Censors Must Die, Ing K, 2013.

29 janvier 2017. Nouvel an chinois. À Paris, les traditionnelles festivités qui se déroulent dans le XIIIe arrondissement sont annulées « pour raisons de sécurité ». Depuis cet été, sous nos yeux, la Turquie se transforme en dictature aussi rapidement que fond la banquise. Comme dans les années 1930 en Europe, devrons-nous constater une fois encore à quelle vitesse foudroyante les acquis de la culture et de l’éducation peuvent être balayés ? Ce blog se termine tandis que la Trumperie commence à propager une tempête de chaos, falsification, racisme, égoïsme, ignorance béate et cruauté partout dans le monde. Depuis la fin de la Seconde Guerre mondiale et ses promesses de reconstruction, comment avons-nous régressé si rapidement ? Que faire, et que faire avec les armes de l’art ?

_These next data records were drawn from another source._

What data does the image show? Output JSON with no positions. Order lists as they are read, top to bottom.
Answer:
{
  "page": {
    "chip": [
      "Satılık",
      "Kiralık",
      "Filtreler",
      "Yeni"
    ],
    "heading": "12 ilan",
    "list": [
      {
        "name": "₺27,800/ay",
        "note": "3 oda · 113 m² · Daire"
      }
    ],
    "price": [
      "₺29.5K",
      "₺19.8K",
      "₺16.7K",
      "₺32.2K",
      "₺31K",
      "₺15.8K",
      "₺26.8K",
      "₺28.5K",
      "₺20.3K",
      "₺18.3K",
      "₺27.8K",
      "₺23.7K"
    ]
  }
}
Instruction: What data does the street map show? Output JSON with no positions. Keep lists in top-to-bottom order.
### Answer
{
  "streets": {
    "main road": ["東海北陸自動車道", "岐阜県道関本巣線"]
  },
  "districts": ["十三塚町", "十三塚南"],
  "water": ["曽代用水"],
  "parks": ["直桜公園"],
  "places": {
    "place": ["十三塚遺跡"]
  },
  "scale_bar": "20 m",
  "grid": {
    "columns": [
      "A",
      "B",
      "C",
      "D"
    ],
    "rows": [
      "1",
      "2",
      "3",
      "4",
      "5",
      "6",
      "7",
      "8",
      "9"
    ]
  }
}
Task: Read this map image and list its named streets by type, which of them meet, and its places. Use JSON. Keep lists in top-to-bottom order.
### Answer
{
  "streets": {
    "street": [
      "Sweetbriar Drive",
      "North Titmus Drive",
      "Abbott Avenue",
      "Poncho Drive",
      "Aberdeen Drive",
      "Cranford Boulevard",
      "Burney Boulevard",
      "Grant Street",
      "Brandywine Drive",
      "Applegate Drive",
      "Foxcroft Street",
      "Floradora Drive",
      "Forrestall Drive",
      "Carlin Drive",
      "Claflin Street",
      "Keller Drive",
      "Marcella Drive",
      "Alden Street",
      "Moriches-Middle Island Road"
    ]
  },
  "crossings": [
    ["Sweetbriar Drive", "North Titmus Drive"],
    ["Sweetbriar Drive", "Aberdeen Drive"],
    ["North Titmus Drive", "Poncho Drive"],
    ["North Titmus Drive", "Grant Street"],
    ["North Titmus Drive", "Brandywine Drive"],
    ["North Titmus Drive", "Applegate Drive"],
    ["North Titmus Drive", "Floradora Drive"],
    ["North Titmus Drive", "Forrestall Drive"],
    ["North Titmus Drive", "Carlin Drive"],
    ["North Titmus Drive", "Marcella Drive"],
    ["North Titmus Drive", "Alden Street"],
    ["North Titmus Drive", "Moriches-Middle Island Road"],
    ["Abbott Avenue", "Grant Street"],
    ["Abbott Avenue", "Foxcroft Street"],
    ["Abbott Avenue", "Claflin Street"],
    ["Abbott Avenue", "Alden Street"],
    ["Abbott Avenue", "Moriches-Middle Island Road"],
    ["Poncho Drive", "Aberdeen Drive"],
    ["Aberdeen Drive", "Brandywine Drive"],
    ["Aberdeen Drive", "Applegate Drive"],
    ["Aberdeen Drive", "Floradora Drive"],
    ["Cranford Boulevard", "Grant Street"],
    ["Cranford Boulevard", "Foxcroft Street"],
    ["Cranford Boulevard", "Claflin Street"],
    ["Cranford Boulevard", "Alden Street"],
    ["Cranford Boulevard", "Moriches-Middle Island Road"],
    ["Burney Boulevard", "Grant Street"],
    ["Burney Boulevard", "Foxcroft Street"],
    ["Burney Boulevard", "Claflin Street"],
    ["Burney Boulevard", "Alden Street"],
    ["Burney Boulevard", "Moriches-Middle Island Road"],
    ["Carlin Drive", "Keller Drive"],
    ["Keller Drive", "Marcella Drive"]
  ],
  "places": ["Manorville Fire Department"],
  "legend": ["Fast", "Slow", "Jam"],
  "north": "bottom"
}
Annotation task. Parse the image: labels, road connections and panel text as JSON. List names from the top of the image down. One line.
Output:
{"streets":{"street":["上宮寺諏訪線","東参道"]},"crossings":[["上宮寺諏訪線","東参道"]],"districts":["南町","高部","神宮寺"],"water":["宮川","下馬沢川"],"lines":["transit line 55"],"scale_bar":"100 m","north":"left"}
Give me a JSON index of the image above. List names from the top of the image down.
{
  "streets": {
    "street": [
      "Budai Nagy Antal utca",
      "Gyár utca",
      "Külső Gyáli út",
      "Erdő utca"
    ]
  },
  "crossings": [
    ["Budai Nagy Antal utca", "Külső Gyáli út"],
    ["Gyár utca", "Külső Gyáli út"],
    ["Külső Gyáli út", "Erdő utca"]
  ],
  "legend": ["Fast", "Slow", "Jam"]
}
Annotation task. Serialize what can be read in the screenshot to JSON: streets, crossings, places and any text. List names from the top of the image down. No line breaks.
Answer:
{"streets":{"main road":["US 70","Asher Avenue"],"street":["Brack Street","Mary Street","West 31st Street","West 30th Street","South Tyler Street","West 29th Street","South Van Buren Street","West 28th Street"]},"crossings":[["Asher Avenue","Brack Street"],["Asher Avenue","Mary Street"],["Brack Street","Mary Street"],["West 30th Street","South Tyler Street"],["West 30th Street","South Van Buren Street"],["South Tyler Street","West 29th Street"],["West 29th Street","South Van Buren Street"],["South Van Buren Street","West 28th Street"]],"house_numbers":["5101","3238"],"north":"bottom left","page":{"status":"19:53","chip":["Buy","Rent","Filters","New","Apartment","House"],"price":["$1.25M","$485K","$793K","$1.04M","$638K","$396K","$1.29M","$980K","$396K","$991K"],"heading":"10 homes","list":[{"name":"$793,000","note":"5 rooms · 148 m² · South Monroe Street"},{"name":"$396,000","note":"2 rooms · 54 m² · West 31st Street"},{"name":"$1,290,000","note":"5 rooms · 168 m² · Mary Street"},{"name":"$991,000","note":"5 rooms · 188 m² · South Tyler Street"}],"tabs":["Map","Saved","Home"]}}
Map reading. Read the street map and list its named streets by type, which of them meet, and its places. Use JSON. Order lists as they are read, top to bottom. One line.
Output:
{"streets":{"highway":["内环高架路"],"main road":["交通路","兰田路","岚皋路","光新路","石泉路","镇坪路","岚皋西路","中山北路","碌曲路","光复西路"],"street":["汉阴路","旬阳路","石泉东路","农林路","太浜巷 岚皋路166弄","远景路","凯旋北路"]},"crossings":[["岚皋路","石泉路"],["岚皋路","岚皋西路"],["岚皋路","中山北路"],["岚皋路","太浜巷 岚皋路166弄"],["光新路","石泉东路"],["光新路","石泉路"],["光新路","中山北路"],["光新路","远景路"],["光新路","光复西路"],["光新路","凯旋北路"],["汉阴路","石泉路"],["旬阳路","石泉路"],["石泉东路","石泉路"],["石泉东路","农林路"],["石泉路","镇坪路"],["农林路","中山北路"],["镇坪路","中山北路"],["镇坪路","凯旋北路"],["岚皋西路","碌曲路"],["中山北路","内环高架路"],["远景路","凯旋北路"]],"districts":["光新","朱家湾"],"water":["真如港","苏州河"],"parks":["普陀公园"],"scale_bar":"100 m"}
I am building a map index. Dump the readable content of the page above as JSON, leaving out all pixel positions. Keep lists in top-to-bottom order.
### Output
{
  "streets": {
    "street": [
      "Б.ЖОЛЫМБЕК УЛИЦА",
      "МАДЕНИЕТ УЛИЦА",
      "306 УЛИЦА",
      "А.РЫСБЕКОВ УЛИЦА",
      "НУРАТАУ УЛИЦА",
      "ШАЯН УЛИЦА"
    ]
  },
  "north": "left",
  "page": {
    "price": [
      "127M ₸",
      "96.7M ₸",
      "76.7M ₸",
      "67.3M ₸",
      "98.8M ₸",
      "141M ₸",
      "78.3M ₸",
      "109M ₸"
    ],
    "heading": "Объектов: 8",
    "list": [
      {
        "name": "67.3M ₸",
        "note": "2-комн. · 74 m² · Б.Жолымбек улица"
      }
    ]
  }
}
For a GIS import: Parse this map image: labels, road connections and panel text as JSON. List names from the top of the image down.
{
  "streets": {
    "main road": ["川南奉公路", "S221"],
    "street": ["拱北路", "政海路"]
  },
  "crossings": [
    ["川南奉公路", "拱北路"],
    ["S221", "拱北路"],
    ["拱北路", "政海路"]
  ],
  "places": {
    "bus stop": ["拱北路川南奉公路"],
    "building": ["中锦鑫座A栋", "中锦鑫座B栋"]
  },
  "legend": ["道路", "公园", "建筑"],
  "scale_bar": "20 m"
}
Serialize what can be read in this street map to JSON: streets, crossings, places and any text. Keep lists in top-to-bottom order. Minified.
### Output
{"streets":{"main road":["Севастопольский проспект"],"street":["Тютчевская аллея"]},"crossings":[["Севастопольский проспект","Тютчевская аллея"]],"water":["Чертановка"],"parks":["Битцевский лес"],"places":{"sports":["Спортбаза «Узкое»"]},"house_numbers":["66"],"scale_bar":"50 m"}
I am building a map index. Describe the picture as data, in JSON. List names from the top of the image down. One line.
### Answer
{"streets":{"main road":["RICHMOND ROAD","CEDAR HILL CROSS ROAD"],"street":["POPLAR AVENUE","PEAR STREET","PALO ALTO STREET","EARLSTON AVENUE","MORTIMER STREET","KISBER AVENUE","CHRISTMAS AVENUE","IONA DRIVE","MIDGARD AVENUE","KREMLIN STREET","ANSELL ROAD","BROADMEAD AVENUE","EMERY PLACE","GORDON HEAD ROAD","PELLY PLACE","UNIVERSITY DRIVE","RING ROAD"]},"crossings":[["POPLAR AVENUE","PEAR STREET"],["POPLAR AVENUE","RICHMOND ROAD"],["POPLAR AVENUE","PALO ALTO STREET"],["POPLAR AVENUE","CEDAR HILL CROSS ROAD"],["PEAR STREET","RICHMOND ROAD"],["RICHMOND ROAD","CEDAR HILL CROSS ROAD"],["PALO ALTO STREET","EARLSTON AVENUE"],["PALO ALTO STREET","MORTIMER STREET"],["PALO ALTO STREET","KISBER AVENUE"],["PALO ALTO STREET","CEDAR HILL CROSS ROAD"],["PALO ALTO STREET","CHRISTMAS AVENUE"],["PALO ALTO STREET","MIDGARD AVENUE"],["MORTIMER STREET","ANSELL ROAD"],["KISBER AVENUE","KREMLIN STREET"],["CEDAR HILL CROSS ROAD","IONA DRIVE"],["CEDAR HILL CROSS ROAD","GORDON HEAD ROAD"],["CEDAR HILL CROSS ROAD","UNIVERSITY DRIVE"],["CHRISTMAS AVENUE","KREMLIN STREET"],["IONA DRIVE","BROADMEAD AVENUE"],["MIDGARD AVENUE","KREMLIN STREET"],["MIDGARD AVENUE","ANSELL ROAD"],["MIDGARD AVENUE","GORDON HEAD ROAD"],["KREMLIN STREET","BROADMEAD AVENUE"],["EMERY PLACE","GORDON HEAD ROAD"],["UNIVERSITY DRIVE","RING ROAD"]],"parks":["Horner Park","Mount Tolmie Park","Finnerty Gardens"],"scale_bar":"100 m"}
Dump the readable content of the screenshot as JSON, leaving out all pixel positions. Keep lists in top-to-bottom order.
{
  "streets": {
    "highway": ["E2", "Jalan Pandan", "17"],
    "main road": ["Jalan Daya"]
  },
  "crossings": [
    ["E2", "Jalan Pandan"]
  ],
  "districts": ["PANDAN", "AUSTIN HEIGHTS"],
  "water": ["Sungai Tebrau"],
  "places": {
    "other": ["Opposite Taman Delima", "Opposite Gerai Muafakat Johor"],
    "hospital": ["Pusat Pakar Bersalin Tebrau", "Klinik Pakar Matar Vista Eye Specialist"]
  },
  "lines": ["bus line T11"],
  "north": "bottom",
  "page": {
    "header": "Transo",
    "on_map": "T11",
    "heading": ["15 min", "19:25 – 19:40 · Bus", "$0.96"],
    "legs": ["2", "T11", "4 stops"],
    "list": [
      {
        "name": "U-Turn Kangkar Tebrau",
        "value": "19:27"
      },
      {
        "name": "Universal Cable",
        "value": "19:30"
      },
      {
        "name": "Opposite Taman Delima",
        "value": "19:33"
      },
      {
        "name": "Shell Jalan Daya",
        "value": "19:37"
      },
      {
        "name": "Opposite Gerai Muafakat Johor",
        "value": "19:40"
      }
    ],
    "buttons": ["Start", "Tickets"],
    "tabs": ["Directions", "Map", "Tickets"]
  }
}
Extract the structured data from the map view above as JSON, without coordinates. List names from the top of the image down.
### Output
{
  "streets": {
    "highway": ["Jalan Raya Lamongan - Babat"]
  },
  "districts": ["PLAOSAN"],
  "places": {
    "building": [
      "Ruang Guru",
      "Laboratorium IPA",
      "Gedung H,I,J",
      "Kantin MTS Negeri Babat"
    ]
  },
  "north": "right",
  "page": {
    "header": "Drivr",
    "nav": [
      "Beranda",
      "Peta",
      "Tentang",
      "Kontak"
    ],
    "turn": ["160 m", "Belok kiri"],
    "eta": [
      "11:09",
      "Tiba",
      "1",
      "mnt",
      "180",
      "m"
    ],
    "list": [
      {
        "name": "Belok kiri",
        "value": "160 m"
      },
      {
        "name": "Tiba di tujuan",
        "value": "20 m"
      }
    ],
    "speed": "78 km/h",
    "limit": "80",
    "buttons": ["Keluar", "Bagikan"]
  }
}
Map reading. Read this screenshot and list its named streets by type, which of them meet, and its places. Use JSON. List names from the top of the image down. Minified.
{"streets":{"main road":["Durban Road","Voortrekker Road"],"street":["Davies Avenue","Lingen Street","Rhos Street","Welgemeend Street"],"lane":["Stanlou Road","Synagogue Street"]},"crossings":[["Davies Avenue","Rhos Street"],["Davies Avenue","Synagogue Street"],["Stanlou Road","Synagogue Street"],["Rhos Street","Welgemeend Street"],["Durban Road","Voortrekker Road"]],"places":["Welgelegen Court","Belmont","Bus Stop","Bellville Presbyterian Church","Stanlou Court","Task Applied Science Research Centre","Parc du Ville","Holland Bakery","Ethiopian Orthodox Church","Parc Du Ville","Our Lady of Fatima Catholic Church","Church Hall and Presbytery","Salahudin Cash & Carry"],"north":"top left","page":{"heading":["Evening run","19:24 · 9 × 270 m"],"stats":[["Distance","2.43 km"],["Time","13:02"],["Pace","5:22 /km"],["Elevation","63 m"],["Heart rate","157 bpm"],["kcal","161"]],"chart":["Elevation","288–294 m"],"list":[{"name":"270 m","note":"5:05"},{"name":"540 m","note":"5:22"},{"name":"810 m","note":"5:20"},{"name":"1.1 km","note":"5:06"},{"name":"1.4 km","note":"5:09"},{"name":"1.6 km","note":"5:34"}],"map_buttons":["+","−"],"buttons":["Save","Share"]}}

 film Macbeth Satan, Death and the Director

Macbeth, Satan, la Mort et l’auteur, photographie de tournage de Shakespeare Must Die,
Ing K (2013). ©Ing K.


Avec son Witz et son énergie coutumières, la cinéaste Ing K, qui depuis presque 40 ans lutte au quotidien contre l’oppression en Thaïlande, via son blog intitulé « Bangkok Love Letter » nous envoie quelques nouvelles et principes imagés au sujet de la censure et de l’autocensure.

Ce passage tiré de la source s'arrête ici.